My research interrogates the relationship between a material’s electrical and physical properties and how the interplay of these properties direct cell behavior. Further, my work seeks to provide insight into how electroactive materials influence cell behavior without external electrical stimulation. Results to date indicate that electrically conductive biomaterials present increased surface charge, which allows for protein adsorption and subsequent cell adhesion.

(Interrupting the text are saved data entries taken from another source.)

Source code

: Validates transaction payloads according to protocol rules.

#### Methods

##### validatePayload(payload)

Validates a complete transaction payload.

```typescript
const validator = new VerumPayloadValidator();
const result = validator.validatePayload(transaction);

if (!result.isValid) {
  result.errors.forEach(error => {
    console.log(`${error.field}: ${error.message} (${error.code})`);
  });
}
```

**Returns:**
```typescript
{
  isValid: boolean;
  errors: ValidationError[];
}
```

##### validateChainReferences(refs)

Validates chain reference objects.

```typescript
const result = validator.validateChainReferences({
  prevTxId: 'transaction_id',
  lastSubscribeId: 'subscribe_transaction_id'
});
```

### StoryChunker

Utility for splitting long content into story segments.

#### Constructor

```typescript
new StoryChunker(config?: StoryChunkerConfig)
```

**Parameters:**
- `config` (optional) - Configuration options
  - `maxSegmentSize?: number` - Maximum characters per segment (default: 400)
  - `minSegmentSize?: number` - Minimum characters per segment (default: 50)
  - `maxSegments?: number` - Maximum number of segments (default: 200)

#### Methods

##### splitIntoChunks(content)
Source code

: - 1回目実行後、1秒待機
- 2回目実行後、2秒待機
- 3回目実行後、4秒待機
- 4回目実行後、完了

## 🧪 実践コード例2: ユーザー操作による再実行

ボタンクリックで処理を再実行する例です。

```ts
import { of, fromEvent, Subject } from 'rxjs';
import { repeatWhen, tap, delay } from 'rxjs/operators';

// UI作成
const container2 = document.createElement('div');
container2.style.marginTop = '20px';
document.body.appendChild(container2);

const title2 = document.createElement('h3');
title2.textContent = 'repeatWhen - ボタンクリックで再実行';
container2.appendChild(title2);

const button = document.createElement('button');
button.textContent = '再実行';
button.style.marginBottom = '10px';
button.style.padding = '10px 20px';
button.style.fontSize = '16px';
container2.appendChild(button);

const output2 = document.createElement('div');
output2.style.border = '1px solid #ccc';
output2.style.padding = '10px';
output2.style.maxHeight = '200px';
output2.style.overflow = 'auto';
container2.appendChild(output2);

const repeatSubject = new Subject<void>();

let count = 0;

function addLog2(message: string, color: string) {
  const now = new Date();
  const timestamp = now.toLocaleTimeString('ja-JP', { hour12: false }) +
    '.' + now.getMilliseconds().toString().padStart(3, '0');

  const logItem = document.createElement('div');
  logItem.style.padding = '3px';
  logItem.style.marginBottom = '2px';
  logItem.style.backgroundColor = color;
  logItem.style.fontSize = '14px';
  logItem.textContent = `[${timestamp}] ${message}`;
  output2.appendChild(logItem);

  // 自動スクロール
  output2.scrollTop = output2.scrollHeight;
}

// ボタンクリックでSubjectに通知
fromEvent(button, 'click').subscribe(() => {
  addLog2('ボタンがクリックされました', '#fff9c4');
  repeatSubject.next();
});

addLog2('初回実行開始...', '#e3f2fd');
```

The electrical properties of tissues are a burgeoning area within the field of biomaterials, owing to the regenerative role bioelectricity plays in tissue homeostasis and healing. Many studies have demonstrated the ability of electrically conductive biomaterials to direct differentiation and aid in maturation of electroactive cell types, even in the absence of external stimulation. However, mechanisms dictating improved cell behavior on conductive substrates without stimulation are not well characterized. We hypothesized that conductive gels would facilitate greater protein adsorption due to increased surface charge, and thus improve cell behavior. To interrogate this hypothesis, we prepared hydrogels using different mixtures of agarose and an electrically conductive polymer, PEDOT:PSS. Mesenchymal stromal cells had improved adhesion to and spreading on the conductive gels over the non-conductive control, despite all gels lacking cell adhesion sites. Conductive substrates also facilitated greater adsorption of charged proteins, indicating conductive gels had increased surface charge. These results demonstrate that cell adhesion is upregulated on conductive subtrates, potentially owing to increased electrostatically driven protein adsorption, and begin to describe how conductivity influences cell behavior without external stimulation.